[BEGIN DATA EXTRACT]

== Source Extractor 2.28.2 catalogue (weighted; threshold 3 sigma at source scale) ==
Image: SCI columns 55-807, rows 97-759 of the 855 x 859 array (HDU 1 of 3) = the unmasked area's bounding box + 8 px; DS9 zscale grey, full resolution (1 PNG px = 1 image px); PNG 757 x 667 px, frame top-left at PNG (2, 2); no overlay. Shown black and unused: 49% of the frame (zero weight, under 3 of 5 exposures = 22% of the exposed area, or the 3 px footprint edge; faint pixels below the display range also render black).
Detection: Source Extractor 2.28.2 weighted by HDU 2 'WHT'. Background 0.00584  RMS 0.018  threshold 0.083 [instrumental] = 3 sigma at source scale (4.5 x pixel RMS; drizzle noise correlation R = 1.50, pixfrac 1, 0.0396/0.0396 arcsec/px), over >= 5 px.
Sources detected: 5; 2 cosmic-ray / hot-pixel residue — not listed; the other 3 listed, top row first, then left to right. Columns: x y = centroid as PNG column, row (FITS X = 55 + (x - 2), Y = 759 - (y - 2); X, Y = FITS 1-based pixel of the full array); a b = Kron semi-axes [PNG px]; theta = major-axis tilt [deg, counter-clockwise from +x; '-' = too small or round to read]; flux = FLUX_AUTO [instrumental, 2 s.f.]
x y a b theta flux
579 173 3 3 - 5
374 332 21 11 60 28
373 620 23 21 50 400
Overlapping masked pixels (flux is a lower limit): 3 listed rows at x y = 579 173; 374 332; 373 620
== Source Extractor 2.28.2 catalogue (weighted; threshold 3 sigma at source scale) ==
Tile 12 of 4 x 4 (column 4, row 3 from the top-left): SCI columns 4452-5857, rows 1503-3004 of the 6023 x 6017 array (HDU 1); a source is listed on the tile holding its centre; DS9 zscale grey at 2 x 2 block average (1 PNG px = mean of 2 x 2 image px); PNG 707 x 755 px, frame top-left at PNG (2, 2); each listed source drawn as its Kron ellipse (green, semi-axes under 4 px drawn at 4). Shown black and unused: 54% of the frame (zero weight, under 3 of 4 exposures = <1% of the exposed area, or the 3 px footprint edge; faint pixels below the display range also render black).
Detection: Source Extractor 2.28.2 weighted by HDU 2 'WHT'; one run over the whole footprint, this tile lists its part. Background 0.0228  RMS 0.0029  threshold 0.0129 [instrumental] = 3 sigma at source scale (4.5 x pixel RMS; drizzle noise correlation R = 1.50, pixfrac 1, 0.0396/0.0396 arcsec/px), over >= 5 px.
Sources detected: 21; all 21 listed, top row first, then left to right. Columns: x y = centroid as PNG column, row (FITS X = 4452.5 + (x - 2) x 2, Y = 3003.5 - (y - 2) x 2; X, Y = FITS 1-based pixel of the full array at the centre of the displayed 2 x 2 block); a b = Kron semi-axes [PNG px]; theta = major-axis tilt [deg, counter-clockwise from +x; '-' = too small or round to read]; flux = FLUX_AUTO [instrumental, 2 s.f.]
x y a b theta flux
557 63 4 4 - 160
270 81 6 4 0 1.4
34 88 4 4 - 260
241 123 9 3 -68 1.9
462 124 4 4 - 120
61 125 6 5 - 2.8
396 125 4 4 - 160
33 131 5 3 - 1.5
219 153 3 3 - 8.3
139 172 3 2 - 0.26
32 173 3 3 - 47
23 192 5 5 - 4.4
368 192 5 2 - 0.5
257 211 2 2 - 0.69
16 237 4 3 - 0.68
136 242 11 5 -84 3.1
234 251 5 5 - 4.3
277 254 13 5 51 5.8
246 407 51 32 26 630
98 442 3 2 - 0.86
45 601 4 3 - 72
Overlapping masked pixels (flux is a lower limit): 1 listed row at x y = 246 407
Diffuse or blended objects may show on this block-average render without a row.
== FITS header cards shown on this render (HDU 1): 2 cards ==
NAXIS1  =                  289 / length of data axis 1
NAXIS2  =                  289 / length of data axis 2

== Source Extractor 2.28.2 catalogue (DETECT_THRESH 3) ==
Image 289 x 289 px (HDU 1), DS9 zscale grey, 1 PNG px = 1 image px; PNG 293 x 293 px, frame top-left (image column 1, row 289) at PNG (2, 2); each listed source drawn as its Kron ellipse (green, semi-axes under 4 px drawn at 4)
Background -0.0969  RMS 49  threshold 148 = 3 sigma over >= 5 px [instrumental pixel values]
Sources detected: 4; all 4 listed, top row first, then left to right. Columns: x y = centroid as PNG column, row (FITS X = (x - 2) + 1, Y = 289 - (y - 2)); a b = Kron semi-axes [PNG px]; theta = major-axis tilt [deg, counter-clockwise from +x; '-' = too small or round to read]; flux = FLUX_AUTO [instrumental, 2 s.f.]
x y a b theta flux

[END DATA EXTRACT]

- EXERCISE DETAILS
Rewrite all of the records above, changing each occurrence of "top row first" to "uppermost row first" and leaving everything else as it stands.

- EXERCISE RESPONSE
== Source Extractor 2.28.2 catalogue (weighted; threshold 3 sigma at source scale) ==
Image: SCI columns 55-807, rows 97-759 of the 855 x 859 array (HDU 1 of 3) = the unmasked area's bounding box + 8 px; DS9 zscale grey, full resolution (1 PNG px = 1 image px); PNG 757 x 667 px, frame top-left at PNG (2, 2); no overlay. Shown black and unused: 49% of the frame (zero weight, under 3 of 5 exposures = 22% of the exposed area, or the 3 px footprint edge; faint pixels below the display range also render black).
Detection: Source Extractor 2.28.2 weighted by HDU 2 'WHT'. Background 0.00584  RMS 0.018  threshold 0.083 [instrumental] = 3 sigma at source scale (4.5 x pixel RMS; drizzle noise correlation R = 1.50, pixfrac 1, 0.0396/0.0396 arcsec/px), over >= 5 px.
Sources detected: 5; 2 cosmic-ray / hot-pixel residue — not listed; the other 3 listed, uppermost row first, then left to right. Columns: x y = centroid as PNG column, row (FITS X = 55 + (x - 2), Y = 759 - (y - 2); X, Y = FITS 1-based pixel of the full array); a b = Kron semi-axes [PNG px]; theta = major-axis tilt [deg, counter-clockwise from +x; '-' = too small or round to read]; flux = FLUX_AUTO [instrumental, 2 s.f.]
x y a b theta flux
579 173 3 3 - 5
374 332 21 11 60 28
373 620 23 21 50 400
Overlapping masked pixels (flux is a lower limit): 3 listed rows at x y = 579 173; 374 332; 373 620
== Source Extractor 2.28.2 catalogue (weighted; threshold 3 sigma at source scale) ==
Tile 12 of 4 x 4 (column 4, row 3 from the top-left): SCI columns 4452-5857, rows 1503-3004 of the 6023 x 6017 array (HDU 1); a source is listed on the tile holding its centre; DS9 zscale grey at 2 x 2 block average (1 PNG px = mean of 2 x 2 image px); PNG 707 x 755 px, frame top-left at PNG (2, 2); each listed source drawn as its Kron ellipse (green, semi-axes under 4 px drawn at 4). Shown black and unused: 54% of the frame (zero weight, under 3 of 4 exposures = <1% of the exposed area, or the 3 px footprint edge; faint pixels below the display range also render black).
Detection: Source Extractor 2.28.2 weighted by HDU 2 'WHT'; one run over the whole footprint, this tile lists its part. Background 0.0228  RMS 0.0029  threshold 0.0129 [instrumental] = 3 sigma at source scale (4.5 x pixel RMS; drizzle noise correlation R = 1.50, pixfrac 1, 0.0396/0.0396 arcsec/px), over >= 5 px.
Sources detected: 21; all 21 listed, uppermost row first, then left to right. Columns: x y = centroid as PNG column, row (FITS X = 4452.5 + (x - 2) x 2, Y = 3003.5 - (y - 2) x 2; X, Y = FITS 1-based pixel of the full array at the centre of the displayed 2 x 2 block); a b = Kron semi-axes [PNG px]; theta = major-axis tilt [deg, counter-clockwise from +x; '-' = too small or round to read]; flux = FLUX_AUTO [instrumental, 2 s.f.]
x y a b theta flux
557 63 4 4 - 160
270 81 6 4 0 1.4
34 88 4 4 - 260
241 123 9 3 -68 1.9
462 124 4 4 - 120
61 125 6 5 - 2.8
396 125 4 4 - 160
33 131 5 3 - 1.5
219 153 3 3 - 8.3
139 172 3 2 - 0.26
32 173 3 3 - 47
23 192 5 5 - 4.4
368 192 5 2 - 0.5
257 211 2 2 - 0.69
16 237 4 3 - 0.68
136 242 11 5 -84 3.1
234 251 5 5 - 4.3
277 254 13 5 51 5.8
246 407 51 32 26 630
98 442 3 2 - 0.86
45 601 4 3 - 72
Overlapping masked pixels (flux is a lower limit): 1 listed row at x y = 246 407
Diffuse or blended objects may show on this block-average render without a row.
== FITS header cards shown on this render (HDU 1): 2 cards ==
NAXIS1  =                  289 / length of data axis 1
NAXIS2  =                  289 / length of data axis 2

== Source Extractor 2.28.2 catalogue (DETECT_THRESH 3) ==
Image 289 x 289 px (HDU 1), DS9 zscale grey, 1 PNG px = 1 image px; PNG 293 x 293 px, frame top-left (image column 1, row 289) at PNG (2, 2); each listed source drawn as its Kron ellipse (green, semi-axes under 4 px drawn at 4)
Background -0.0969  RMS 49  threshold 148 = 3 sigma over >= 5 px [instrumental pixel values]
Sources detected: 4; all 4 listed, uppermost row first, then left to right. Columns: x y = centroid as PNG column, row (FITS X = (x - 2) + 1, Y = 289 - (y - 2)); a b = Kron semi-axes [PNG px]; theta = major-axis tilt [deg, counter-clockwise from +x; '-' = too small or round to read]; flux = FLUX_AUTO [instrumental, 2 s.f.]
x y a b theta flux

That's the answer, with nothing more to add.